翌日、三人はそろって宿を出た。三人一緒の外出にはキリコは抵抗があったが、

「賭け事ってのはオッズが関連するんだ、賭けの倍率な。これはナマものだから現場に行かなくちゃ分からない」

ボブゥーが息巻くのに、

「ルーも行く。ずっと部屋に籠りっぱなしだったし」

キリコも反対はできなかった。

前半はキリコもボブゥーもゲームに参加しなかった。後半に入り幾つかの穴も出て鉄火場らしいエネルギーがうねり始めた。
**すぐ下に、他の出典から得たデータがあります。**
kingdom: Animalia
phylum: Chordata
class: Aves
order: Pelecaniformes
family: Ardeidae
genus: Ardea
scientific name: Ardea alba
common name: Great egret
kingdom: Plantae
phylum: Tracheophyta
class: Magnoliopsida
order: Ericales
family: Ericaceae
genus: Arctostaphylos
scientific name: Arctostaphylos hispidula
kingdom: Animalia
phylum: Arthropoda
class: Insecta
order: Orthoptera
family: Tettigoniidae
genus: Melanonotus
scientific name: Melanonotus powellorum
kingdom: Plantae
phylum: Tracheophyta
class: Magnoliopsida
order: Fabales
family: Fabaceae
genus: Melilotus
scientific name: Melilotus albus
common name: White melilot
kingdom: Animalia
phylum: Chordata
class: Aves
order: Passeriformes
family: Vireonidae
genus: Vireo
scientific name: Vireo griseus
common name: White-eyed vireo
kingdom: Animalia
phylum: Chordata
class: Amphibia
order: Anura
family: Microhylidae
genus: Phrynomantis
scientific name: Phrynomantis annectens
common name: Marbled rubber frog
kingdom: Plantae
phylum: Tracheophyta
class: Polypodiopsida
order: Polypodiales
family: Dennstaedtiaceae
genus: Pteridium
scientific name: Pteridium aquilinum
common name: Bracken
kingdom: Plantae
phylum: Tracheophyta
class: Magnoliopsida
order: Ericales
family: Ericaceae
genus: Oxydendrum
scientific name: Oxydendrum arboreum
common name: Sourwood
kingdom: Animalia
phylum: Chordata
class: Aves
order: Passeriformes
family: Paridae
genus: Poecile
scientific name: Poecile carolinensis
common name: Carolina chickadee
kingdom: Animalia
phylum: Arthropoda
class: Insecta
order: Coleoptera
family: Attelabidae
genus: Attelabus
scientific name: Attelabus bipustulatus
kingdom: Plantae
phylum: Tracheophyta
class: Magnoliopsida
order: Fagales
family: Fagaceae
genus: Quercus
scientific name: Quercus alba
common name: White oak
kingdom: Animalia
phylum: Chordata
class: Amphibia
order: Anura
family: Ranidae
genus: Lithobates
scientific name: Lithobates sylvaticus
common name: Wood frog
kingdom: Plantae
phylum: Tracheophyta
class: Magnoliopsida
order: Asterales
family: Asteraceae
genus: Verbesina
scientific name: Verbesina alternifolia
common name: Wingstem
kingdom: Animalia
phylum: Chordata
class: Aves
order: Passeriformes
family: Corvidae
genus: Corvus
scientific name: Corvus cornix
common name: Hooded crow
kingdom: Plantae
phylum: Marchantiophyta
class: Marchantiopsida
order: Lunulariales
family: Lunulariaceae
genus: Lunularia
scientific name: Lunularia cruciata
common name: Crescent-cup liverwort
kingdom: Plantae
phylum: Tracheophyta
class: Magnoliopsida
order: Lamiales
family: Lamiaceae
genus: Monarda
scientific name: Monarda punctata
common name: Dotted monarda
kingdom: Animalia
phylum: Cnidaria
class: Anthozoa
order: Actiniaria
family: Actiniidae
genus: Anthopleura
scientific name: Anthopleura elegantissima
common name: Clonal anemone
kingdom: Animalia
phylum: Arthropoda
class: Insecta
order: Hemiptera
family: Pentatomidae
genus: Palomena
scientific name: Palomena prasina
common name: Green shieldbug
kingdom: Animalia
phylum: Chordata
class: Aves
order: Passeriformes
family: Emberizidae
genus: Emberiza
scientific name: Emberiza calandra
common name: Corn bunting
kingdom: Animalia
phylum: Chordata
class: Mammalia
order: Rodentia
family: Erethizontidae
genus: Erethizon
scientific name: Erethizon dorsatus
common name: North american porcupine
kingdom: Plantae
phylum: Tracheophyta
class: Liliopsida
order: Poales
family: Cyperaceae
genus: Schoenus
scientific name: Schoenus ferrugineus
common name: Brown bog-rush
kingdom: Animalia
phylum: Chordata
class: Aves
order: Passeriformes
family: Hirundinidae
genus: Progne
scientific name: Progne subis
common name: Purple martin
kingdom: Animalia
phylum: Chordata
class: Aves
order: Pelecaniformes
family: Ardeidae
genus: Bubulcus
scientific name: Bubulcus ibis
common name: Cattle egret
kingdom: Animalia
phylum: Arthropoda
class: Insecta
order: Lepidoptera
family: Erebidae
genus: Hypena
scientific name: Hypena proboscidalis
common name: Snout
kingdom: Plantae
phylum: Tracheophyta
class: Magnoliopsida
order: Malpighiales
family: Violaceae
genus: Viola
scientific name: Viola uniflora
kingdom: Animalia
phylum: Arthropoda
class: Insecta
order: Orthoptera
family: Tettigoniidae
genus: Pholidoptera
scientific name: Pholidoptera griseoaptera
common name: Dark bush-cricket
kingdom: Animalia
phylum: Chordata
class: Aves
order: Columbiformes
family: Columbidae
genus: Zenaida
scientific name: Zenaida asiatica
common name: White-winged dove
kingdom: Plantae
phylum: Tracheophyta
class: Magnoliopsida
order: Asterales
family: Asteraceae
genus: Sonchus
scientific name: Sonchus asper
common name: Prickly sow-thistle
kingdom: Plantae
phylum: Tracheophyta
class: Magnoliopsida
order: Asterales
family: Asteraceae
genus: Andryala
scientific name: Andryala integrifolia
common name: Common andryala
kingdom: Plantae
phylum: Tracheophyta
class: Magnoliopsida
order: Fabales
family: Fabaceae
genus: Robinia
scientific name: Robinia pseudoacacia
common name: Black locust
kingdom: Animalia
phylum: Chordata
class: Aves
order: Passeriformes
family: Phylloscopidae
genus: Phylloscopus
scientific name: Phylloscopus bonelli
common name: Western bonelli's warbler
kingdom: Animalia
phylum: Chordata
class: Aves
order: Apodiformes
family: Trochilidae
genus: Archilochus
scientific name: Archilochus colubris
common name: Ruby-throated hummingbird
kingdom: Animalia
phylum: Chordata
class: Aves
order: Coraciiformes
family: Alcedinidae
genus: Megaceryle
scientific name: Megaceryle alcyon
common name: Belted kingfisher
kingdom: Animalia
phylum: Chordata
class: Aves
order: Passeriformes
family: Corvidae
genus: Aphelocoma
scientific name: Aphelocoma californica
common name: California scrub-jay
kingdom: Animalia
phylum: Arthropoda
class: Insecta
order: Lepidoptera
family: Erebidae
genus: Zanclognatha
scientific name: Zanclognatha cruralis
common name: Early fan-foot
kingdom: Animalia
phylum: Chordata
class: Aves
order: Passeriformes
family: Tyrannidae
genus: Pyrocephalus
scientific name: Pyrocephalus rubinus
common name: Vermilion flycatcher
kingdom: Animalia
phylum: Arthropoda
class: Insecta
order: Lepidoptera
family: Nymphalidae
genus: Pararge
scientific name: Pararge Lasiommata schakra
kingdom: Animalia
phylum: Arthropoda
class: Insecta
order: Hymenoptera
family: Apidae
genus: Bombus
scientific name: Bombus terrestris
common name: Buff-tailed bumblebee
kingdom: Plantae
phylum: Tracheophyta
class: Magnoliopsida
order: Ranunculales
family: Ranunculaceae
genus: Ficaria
バトリング会場は警察仕切りでゲームはプロレスまがいに派手だった。

「ルー、面白いか?」

ボブゥーが聞いた。

「面白い。でも、あの赤い方の右手の大爪と、青い方の持つ大ナタは勝負に関係ないね」

ルーの指摘したAT達には見た目に禍々しく恐ろしげな武器の装着が見て取れたが、

「分かってるなルー! あんなものは衣装みたいなものだ商売用だよ。惑わされちゃあいけない。さあ、どうする」

ボブゥーは一刀両断だった。

「俺の読みはこれだ」

キリコは自分の買い目を書き込んだメモをルーに渡した。

「よーし、そいつはゲームが終わったら検証する。私たちのはルーあれでよかったな」

ボブゥーの確認に、

「うん」

とルーが頷くや、

「じゃあ勝負だ!」

言ったボブゥーが身を翻した。止める間もなかった。ボブゥーの姿は穴場――つまり賭け券売り場の雑踏に溶け込んだ。

「ボブゥー…」

見送るキリコの目には諦めの色が浮かんでいた。

その日宿へ帰る道すがらボブゥーの興奮は収まらなかった。

「さすがだなキリコ! あんたの買い方は玄人だぜ。中穴狙いで、しかも外さない。安全も考慮しながら儲けもしっかりだ!」

「ボブゥー、あんたたちのチームもとったじゃないか。しかも儲けは俺の三倍だ」

結果を言えばキリコの読みもボブゥーたちの買いも当たっていた。しかも、

「へへ、これだけあれば本チャン勝負の元金に余裕があるってものだ」

ボブゥーが札びらを顔の前で振って見せた。

「結果はたまたまと言うこともある。宿に戻って検証と分析だ」

キリコは当り障りのないことを口にしたが、

(……なんだかザワザワする)

言葉とは別の、自分の心のうちを覗き込んでいた。